Denkmal für die erste homosexuelle Emanzipationsbewegung

Pressemitteilung vom 05.09.2017

Bezirksbürgermeister Reinhard Naumann, nimmt am Donnerstag, dem 07.09.2017, um 16.00 Uhr teil an der Eröffnung des Denkmals für die erste homosexuelle Emanzipationsbewegung am Magnus-Hirschfeld-Ufer zwischen Lutherbrücke und Moltkebrücke (gegenüber dem Bundeskanzleramt).

Seit dem 02.09.2011 erinnern zwei Gedenktafeln an Magnus Hirschfeld und die Emanzipationsbewegung, die gleichzeitig die Entstehung des Denkmals ankündigen.
Bei der Realisierung des Vorhabens wurde der Lesben- und Schwulenverband von der Universität der Künste Berlin unterstützt.
Im November 2015 wählte eine neunköpfige Fachjury aus fünf vorliegenden Entwürfen einer internationalen Arbeitsgruppe aus Kunst, Architektur und Design den Siegerentwurf CALLA. Die Jury ist der Überzeugung, dass das Denkmal selbstbewusst und positiv wirkt und eine beeindruckende Fernwirkung entwickelt.
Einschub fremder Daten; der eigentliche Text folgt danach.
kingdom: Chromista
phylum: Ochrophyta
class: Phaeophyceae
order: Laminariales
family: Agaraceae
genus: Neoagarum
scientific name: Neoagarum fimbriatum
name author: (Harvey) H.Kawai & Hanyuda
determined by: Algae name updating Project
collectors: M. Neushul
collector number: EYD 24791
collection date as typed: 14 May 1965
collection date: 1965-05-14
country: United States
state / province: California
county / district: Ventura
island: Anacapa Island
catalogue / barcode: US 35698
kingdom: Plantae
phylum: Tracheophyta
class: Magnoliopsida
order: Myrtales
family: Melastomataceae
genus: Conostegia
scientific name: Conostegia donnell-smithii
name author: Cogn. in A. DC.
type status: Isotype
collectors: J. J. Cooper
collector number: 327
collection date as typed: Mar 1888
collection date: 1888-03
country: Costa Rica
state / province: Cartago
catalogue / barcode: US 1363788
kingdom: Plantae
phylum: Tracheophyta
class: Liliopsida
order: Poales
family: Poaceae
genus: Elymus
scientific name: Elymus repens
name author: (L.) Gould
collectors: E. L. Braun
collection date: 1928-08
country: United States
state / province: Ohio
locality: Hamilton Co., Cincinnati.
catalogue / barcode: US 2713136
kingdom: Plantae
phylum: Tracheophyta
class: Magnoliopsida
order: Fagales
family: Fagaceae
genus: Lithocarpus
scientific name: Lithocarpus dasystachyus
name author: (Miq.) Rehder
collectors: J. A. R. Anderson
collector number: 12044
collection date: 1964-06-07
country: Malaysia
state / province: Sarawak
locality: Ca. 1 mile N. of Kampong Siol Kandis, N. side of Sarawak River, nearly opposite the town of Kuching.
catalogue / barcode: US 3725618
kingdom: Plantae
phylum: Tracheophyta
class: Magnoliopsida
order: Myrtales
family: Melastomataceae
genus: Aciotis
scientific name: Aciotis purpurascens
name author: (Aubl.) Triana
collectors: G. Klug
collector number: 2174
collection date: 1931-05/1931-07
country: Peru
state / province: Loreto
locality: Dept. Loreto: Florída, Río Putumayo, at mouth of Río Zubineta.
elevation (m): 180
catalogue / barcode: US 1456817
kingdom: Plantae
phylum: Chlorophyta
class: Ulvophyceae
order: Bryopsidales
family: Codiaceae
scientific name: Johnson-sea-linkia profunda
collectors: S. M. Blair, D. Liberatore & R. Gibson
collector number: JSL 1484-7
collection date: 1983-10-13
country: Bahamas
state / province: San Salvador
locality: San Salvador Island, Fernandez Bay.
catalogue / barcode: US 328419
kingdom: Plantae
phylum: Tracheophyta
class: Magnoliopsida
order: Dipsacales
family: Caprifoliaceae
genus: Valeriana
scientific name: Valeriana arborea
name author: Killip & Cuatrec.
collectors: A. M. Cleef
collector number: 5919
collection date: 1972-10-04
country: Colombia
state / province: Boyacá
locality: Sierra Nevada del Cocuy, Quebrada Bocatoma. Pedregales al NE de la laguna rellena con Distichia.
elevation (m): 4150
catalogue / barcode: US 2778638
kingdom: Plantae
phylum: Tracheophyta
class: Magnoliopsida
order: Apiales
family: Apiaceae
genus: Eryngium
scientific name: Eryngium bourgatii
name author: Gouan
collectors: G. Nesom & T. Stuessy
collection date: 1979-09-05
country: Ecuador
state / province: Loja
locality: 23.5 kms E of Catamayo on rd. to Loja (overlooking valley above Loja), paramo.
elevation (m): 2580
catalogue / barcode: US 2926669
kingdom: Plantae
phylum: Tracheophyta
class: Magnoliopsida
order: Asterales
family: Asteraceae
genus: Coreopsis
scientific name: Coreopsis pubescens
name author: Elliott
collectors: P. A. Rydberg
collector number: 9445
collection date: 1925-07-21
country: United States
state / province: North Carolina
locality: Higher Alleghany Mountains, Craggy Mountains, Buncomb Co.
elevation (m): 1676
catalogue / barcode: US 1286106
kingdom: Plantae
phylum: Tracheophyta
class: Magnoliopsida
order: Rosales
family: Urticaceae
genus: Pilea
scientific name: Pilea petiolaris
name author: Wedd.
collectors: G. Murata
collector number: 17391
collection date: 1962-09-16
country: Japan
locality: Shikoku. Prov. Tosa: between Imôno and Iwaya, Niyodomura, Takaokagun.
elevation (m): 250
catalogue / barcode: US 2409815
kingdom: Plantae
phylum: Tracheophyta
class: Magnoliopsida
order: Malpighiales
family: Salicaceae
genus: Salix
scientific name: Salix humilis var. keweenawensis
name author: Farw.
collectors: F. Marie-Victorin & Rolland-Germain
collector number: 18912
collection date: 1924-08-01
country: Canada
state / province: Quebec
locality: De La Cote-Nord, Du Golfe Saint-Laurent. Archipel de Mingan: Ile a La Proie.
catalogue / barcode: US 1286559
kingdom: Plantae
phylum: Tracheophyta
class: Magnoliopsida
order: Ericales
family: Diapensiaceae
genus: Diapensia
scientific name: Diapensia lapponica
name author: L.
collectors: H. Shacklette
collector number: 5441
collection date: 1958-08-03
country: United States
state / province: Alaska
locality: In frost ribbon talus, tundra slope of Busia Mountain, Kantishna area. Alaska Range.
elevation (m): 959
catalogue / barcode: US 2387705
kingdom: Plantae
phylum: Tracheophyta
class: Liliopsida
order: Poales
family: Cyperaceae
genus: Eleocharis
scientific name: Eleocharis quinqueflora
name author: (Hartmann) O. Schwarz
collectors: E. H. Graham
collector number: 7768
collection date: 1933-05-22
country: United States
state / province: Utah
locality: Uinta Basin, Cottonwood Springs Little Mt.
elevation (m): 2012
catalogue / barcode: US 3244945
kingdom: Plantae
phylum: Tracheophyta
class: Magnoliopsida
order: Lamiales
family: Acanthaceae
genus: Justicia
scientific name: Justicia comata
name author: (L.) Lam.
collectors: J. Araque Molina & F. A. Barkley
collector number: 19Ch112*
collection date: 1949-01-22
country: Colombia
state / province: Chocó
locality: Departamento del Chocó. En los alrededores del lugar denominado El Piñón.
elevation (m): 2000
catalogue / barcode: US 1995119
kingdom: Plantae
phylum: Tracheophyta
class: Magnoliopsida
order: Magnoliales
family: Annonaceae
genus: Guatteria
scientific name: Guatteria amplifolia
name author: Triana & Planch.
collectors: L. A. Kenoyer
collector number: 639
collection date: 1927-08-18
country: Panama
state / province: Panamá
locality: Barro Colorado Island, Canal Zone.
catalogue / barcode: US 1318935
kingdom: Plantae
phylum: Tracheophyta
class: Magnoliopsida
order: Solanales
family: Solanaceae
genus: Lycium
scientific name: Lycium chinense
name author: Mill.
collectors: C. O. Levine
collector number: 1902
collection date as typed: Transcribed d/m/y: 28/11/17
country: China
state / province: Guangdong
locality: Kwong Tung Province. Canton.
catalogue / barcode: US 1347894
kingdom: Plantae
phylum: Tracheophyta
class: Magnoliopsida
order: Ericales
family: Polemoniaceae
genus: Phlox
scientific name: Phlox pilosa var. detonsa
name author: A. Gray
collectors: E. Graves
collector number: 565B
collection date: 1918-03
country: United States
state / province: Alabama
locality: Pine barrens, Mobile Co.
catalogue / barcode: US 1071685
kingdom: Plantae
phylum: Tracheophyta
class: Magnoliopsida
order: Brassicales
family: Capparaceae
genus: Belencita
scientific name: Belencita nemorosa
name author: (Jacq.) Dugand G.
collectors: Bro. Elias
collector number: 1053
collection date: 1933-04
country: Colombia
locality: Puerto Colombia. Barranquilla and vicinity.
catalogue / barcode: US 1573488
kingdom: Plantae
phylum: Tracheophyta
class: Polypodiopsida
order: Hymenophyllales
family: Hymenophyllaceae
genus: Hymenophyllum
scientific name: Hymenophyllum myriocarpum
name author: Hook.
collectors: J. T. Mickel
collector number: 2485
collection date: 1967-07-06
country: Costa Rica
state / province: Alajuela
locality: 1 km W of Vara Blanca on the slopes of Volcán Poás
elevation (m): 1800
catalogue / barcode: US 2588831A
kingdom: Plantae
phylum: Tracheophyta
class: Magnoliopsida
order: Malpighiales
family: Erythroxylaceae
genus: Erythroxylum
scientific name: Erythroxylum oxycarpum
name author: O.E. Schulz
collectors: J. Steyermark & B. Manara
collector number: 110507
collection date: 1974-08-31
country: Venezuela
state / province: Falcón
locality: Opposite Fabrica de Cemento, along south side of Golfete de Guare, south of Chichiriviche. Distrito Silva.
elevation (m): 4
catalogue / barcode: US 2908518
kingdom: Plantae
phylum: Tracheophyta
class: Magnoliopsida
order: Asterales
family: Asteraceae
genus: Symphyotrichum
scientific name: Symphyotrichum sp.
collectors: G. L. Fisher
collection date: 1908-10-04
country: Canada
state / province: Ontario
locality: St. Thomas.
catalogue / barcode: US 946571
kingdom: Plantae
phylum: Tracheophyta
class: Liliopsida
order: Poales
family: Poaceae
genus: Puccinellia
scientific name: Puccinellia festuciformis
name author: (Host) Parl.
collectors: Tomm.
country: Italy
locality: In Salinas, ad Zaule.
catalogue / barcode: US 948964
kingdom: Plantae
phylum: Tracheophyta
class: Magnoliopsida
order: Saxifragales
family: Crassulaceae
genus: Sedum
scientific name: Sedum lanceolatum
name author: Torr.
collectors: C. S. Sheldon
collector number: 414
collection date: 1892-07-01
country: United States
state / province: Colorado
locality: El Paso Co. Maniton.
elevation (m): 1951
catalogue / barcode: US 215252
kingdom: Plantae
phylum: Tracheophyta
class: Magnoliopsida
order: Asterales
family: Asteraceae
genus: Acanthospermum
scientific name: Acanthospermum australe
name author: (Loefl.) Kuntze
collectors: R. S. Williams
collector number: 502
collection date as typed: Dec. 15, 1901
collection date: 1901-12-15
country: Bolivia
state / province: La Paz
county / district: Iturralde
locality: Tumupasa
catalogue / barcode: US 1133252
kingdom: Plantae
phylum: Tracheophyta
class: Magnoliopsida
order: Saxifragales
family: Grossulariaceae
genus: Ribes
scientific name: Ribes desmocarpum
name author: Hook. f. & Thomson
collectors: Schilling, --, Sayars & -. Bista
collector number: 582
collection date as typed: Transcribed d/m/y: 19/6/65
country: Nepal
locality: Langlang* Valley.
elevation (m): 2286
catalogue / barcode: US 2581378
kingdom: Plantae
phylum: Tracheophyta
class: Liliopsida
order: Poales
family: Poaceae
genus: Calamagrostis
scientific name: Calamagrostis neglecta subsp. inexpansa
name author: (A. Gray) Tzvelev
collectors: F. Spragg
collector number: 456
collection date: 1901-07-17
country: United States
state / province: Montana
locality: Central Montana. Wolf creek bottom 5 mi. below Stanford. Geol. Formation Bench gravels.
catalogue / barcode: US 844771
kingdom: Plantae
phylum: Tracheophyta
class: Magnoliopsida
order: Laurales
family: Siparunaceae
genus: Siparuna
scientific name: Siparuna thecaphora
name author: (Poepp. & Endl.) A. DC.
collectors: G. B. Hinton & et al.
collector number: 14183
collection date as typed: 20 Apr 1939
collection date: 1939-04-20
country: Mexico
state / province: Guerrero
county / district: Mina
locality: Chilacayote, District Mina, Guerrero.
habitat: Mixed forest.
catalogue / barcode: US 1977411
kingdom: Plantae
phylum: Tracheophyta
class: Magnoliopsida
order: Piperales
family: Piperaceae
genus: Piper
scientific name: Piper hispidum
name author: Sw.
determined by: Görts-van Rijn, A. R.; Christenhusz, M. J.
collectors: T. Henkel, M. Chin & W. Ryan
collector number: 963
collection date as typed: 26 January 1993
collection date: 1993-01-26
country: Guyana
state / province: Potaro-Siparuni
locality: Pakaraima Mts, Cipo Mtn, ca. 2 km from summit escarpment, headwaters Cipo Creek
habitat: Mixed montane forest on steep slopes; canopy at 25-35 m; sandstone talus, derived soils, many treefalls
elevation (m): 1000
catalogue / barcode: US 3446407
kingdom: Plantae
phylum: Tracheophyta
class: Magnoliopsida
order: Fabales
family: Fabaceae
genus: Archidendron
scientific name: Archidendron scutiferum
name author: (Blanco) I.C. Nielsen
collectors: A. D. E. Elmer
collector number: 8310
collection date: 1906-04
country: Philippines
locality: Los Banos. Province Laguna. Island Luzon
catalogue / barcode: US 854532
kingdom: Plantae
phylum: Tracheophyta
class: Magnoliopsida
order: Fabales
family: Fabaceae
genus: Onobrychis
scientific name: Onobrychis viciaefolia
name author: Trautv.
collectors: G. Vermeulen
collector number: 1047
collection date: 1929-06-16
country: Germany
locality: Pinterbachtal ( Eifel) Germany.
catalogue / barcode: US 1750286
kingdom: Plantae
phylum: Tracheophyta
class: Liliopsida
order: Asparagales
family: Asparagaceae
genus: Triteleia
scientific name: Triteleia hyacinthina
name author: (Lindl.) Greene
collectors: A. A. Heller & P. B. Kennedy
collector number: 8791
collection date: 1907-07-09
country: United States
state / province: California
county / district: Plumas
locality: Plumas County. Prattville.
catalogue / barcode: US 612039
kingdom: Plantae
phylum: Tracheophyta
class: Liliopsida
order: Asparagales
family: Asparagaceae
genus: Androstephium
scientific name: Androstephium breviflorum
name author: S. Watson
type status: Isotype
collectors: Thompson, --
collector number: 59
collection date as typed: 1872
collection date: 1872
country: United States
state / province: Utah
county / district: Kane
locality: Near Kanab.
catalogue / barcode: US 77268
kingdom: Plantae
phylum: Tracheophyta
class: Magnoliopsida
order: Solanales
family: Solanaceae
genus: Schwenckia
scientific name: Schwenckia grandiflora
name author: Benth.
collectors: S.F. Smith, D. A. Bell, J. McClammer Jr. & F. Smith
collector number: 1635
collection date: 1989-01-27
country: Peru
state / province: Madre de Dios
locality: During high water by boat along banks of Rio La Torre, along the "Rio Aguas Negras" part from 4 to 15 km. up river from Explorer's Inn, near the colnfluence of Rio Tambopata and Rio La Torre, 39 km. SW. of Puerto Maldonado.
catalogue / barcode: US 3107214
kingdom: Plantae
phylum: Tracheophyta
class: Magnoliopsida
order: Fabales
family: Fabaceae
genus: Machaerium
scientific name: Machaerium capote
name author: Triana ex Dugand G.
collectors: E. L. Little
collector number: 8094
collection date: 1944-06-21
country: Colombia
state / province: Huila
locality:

Die CALLA-Lilie besitzt weibliche und männliche Blüten auf einer Pflanze. Somit ist sie ein Symbol für die Normalität der sexuellen und geschlechtlichen Vielfalt in der Natur.

Die erste homosexuelle Emanzipationsbewegung beginnt 1897 mit der Gründung des Wissenschaftlich-humanitären Komitees (WhK). Der jüdische Arzt und Sexualwissenschaftler Dr. Magnus Hirschfeld (1868-1935) war Initiator und maßgeblicher Vertreter dieser Bewegung. 1897 – 30 Jahre nachdem Karl Heinrich Ulrichs auf dem deutschen Juristentag die Straflosigkeit homosexueller Handlungen gefordert hatte – gründete Hirschfeld in Berlin das Wissenschaftlich-humanitäre Komitee (WhK). 1919 errichtete er auf dem Gelände zwischen dem heutigen Bundeskanzleramt und dem Haus der Kulturen der Welt das Institut für Sexualwissenschaft.
Magnus Hirschfeld wurde am 14.5.1868 in Kolberg geboren und starb am 14.5.1935 in Nizza im Exil.
Am 14.05.1995 wurde auf dem Gehweg an der Otto-Suhr-Allee 93 gegenüber dem Rathaus Charlottenburg vom damaligen Bezirksamt Charlottenburg gemeinsam mit der Magnus-Hirschfeld-Gesellschaft, dem Schwulen Museum, den Schwusos und anderen Institutionen die von den Künstlern August Jäkel und Emanuel Scharfenberg gestaltete Gedenkstele für Dr. Magnus Hirschfeld mit Porträtrelief und Inschrift enthüllt.
Am 06.05.2008 wurde die Promenade an der Spree, schräg gegenüber dem Bundeskanzleramt zwischen Moltke-Brücke und Kanzlergarten als “Magnus-Hirschfeld-Ufer” benannt.

Um 19.00 Uhr besucht Bezirksbürgermeister Reinhard Naumann den Vortrag „Magnus Hirschfeld und 120 Jahre homosexuelle Emanzipationsbewegung“ in der Neuen Synagoge der Jüdischen Gemeinde zu Berlin, Oranienburger Straße 29, 10117 Berlin, Großer Saal, im Rahmen des Festaktes zum 25jährigen Bestehen des Lesben- und Schwulenverbands Berlin-Brandenburg. Es reden u.a. Senator Dr. Klaus Lederer und Sara Nachama, Kulturdezernentin der Jüdischen Gemeinde.